(Saved data entries)
........
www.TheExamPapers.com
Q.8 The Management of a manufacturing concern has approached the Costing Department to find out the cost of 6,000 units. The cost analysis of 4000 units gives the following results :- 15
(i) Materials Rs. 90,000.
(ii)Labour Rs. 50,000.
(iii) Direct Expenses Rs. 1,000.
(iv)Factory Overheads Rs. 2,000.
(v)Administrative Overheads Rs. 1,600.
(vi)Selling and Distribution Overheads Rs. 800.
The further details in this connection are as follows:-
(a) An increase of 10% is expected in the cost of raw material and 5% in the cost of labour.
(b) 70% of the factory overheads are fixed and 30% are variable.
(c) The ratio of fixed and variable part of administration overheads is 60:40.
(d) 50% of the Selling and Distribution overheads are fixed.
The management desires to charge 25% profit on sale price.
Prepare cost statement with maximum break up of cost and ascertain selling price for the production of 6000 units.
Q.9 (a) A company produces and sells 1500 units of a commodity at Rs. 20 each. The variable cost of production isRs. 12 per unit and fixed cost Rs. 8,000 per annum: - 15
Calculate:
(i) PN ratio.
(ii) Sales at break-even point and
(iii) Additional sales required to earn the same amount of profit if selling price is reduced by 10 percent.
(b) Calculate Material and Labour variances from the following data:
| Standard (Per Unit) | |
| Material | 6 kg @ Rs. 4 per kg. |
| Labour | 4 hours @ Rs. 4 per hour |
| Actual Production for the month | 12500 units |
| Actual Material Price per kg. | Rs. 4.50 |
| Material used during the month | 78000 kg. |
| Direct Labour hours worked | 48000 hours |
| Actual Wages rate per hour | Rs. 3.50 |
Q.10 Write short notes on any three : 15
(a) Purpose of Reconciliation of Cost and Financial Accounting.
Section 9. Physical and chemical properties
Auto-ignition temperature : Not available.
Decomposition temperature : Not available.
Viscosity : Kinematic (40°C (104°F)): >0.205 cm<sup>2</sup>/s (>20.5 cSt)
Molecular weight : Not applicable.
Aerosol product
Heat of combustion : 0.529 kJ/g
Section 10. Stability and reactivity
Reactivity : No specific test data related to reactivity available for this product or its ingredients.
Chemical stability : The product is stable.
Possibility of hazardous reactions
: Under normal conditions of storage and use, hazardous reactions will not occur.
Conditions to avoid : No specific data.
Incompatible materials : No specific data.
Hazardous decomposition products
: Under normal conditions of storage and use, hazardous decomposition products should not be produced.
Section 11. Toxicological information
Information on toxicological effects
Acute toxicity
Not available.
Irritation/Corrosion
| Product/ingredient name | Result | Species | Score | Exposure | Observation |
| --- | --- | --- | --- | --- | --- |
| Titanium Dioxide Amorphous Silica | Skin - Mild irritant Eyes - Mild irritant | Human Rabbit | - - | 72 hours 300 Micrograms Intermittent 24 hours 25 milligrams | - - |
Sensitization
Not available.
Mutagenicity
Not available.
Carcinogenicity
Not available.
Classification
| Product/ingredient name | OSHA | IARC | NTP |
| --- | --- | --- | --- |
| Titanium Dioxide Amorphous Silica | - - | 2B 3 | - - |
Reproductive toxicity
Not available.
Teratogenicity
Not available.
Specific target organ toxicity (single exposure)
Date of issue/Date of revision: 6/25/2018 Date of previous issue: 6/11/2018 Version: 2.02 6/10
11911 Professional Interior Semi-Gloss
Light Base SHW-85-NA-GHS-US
........
Keeping every word and mark as it is, print the entries above.

www.TheExamPapers.com
Q.8 The Management of a manufacturing concern has approached the Costing Department to find out the cost of 6,000 units. The cost analysis of 4000 units gives the following results :- 15
(i) Materials Rs. 90,000.
(ii)Labour Rs. 50,000.
(iii) Direct Expenses Rs. 1,000.
(iv)Factory Overheads Rs. 2,000.
(v)Administrative Overheads Rs. 1,600.
(vi)Selling and Distribution Overheads Rs. 800.
The further details in this connection are as follows:-
(a) An increase of 10% is expected in the cost of raw material and 5% in the cost of labour.
(b) 70% of the factory overheads are fixed and 30% are variable.
(c) The ratio of fixed and variable part of administration overheads is 60:40.
(d) 50% of the Selling and Distribution overheads are fixed.
The management desires to charge 25% profit on sale price.
Prepare cost statement with maximum break up of cost and ascertain selling price for the production of 6000 units.
Q.9 (a) A company produces and sells 1500 units of a commodity at Rs. 20 each. The variable cost of production isRs. 12 per unit and fixed cost Rs. 8,000 per annum: - 15
Calculate:
(i) PN ratio.
(ii) Sales at break-even point and
(iii) Additional sales required to earn the same amount of profit if selling price is reduced by 10 percent.
(b) Calculate Material and Labour variances from the following data:
| Standard (Per Unit) | |
| Material | 6 kg @ Rs. 4 per kg. |
| Labour | 4 hours @ Rs. 4 per hour |
| Actual Production for the month | 12500 units |
| Actual Material Price per kg. | Rs. 4.50 |
| Material used during the month | 78000 kg. |
| Direct Labour hours worked | 48000 hours |
| Actual Wages rate per hour | Rs. 3.50 |
Q.10 Write short notes on any three : 15
(a) Purpose of Reconciliation of Cost and Financial Accounting.
Section 9. Physical and chemical properties
Auto-ignition temperature : Not available.
Decomposition temperature : Not available.
Viscosity : Kinematic (40°C (104°F)): >0.205 cm<sup>2</sup>/s (>20.5 cSt)
Molecular weight : Not applicable.
Aerosol product
Heat of combustion : 0.529 kJ/g
Section 10. Stability and reactivity
Reactivity : No specific test data related to reactivity available for this product or its ingredients.
Chemical stability : The product is stable.
Possibility of hazardous reactions
: Under normal conditions of storage and use, hazardous reactions will not occur.
Conditions to avoid : No specific data.
Incompatible materials : No specific data.
Hazardous decomposition products
: Under normal conditions of storage and use, hazardous decomposition products should not be produced.
Section 11. Toxicological information
Information on toxicological effects
Acute toxicity
Not available.
Irritation/Corrosion
| Product/ingredient name | Result | Species | Score | Exposure | Observation |
| --- | --- | --- | --- | --- | --- |
| Titanium Dioxide Amorphous Silica | Skin - Mild irritant Eyes - Mild irritant | Human Rabbit | - - | 72 hours 300 Micrograms Intermittent 24 hours 25 milligrams | - - |
Sensitization
Not available.
Mutagenicity
Not available.
Carcinogenicity
Not available.
Classification
| Product/ingredient name | OSHA | IARC | NTP |
| --- | --- | --- | --- |
| Titanium Dioxide Amorphous Silica | - - | 2B 3 | - - |
Reproductive toxicity
Not available.
Teratogenicity
Not available.
Specific target organ toxicity (single exposure)
Date of issue/Date of revision: 6/25/2018 Date of previous issue: 6/11/2018 Version: 2.02 6/10
11911 Professional Interior Semi-Gloss
Light Base SHW-85-NA-GHS-US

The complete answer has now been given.